Köklü Değişim Medya
Dün finans piyasaları hareketli bir gün geçirirken TCMB beşinci kez dolara müdahale etti. Borsa İstanbul’da ciddi kayıplar üzerine iki kez ‘‘devre kesici’’ uygulamasına gidildi.
Türkiye Cumhuriyet Merkez Bankası'nın (TCMB) Perşembe günü politika faizi olan bir hafta vadeli repo ihale faiz oranını 100 baz puan indirmesinin ardından Türk Lirası'ndaki (TL) değer kayıpları rekor seviyeye ulaştı. Yılbaşından bu yana TL’deki kayıp yüzde 60’ı geçti.
Aşağıdaki tabloda TL'nin yılbaşından 16 Aralık tarihine kadar olan seyrinde yüzde 51 değer kaybettiği görülüyor. TL en yakınında bulunan Arjantin Pesosu'ndan bile 2 kattan fazla değer kaybetmiş durumda ve son haftadaki gelişmeler bu tabloya dahil değil. Geçtiğimiz hareketli haftanın ardından bu kaybın yüzde 60'a geçtiği ifade ediliyor.

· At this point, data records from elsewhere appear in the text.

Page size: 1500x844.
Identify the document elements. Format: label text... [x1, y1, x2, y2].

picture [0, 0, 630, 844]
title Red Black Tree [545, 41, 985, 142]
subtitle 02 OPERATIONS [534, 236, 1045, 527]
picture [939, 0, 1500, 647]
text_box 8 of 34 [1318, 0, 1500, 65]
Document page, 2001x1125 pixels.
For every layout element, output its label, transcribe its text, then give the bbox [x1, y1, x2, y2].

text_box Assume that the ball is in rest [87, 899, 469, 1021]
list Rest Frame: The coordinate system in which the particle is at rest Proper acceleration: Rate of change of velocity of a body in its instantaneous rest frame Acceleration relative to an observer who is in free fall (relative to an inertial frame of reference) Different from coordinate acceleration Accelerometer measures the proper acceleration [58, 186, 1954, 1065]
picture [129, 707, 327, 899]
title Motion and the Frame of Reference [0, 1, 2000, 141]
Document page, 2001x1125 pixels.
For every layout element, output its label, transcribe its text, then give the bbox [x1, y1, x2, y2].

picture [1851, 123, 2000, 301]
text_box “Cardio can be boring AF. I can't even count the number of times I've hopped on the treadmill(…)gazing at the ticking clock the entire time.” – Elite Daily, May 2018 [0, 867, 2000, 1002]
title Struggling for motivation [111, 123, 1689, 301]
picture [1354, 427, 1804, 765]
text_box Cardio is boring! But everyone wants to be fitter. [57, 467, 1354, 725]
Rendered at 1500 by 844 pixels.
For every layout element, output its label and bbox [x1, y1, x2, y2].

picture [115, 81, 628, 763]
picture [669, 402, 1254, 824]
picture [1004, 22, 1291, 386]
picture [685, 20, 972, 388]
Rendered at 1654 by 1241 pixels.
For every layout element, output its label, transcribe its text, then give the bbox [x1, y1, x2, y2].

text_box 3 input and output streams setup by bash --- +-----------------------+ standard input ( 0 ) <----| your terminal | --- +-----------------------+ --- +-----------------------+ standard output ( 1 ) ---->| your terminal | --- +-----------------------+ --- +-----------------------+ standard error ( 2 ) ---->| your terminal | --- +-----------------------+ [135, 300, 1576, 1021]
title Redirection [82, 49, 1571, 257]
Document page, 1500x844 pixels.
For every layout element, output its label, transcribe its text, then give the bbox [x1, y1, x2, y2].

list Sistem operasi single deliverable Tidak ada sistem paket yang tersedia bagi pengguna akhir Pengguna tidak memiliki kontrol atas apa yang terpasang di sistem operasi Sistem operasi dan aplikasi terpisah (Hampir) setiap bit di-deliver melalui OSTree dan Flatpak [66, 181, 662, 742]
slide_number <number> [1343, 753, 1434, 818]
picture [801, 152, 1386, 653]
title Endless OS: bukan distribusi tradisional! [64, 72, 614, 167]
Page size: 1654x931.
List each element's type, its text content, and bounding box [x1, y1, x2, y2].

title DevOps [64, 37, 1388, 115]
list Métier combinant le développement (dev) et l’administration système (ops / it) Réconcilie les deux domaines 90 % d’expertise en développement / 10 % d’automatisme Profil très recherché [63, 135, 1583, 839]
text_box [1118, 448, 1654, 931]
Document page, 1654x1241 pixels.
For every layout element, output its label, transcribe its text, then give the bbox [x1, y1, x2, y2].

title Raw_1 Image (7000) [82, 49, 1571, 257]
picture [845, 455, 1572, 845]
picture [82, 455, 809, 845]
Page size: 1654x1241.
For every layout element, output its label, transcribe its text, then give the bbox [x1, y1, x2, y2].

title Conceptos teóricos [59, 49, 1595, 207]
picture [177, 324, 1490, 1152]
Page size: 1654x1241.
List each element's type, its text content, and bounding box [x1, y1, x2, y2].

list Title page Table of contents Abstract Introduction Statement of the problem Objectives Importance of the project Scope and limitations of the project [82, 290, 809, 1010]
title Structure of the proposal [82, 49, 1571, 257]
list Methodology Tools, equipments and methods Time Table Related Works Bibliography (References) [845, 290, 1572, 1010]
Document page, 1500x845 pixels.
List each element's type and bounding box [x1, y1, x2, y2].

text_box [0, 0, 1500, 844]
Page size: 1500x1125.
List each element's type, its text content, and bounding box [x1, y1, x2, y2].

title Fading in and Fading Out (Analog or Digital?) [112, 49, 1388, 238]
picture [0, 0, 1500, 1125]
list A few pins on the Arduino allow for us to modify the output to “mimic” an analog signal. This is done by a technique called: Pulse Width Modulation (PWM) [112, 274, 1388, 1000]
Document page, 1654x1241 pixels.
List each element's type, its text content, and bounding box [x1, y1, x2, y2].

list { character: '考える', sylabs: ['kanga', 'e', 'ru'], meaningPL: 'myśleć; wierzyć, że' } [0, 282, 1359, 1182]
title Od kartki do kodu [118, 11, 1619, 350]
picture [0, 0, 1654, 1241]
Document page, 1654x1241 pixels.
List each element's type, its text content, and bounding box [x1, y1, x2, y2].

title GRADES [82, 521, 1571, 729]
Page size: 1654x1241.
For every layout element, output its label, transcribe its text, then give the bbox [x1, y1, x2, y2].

Dolar/TL kuru 17'yi, euro/TL de 19'u geçmesinin ardından Merkez Bankası'ndan 2 miyar dolar büyüklüğünde piyasaya bir müdahale daha geldi. Şimdiye kadar doğrudan dolar satarak piyasaya müdahalenin hacmi 6 milyar doları bulmasına rağmen TL’deki erimenin önüne geçilemiyor. TL’nin deper kaybetmesi ise mal ve hizmetlere zam olarak yansıyor. Artık 100 TL’ye dolan bir sepet 160 TL’ye doluyor.
TCMB’den yapılan açıklamada "Döviz kurlarında görülen sağlıksız fiyat oluşumları nedeniyle piyasaya satım yönünde doğrudan müdahale edilmektedir" denildi.
TCMB kurlardaki yükselişi durdurmak için 1 Aralık'tan bu yana piyasaya döviz satışı yaparak beş kez doğrudan müdahalede bulunmuş oldu.
İstanbul Borsası’nda Dün 2 Kez Devre Kesici Uygulamasına Gidildi
Dün akşam seansında yaşanan sert satışlar sonrası Borsa İstanbul’da iki kez ‘‘devre kesici’’ uygulamasına gidildi. Kesintilere rağmen Borsa İstanbul’da kayıplar yüzde 8,52’ye ulaştı.
Borsa İstanbul’un değeri piyasa kapanışında 1,810 trilyon lira iken bugünkü 260 milyarlık kayıpla 1,560 trilyon liraya düştü.
Borsa İstanbul’un dolar bazındaki değeri ise 2004 yılı seviyelerine geriledi.
Kapitalizm Sorun Üretmeye Devam Ediyor
Egemen kapitalist nizamın ürettiği krizlerden tüm dünya payına düşeni alırken, kırılgan bir ekonomiye sahip Türkiye’de krizlerin şiddeti daha ağır hissediliyor. Bu durumun ortaya çıkmasında hükümetin de uyguladığı politikaların ciddi payı bulunuyor.
Kapitalist sömürü nizamının 3 sac ayağı faiz, borsa ve karşılığı olmayan para baskısı arasında bir kısır döngüde çare arayan hükümet sürekli kriz üreten nizamı uygulamaya devam ediyor. TL’nin değer kaybeden paralar arasında ilk sıralarda yer alması hükümetin de uyguladığı politikalarla bu durumun oluşmasında büyük payı olduğunu ortaya koyuyor.
Bu sorunların köklü çözümü İslam iktisat nizamı iken Batı’nın dayattığı çözümsüzlük içinde çözüm aranırken halk da sefalete mahkum ediliyor. Her hâlükârda kazanan ise parayı elinde tutan zengin azınlık oluyor.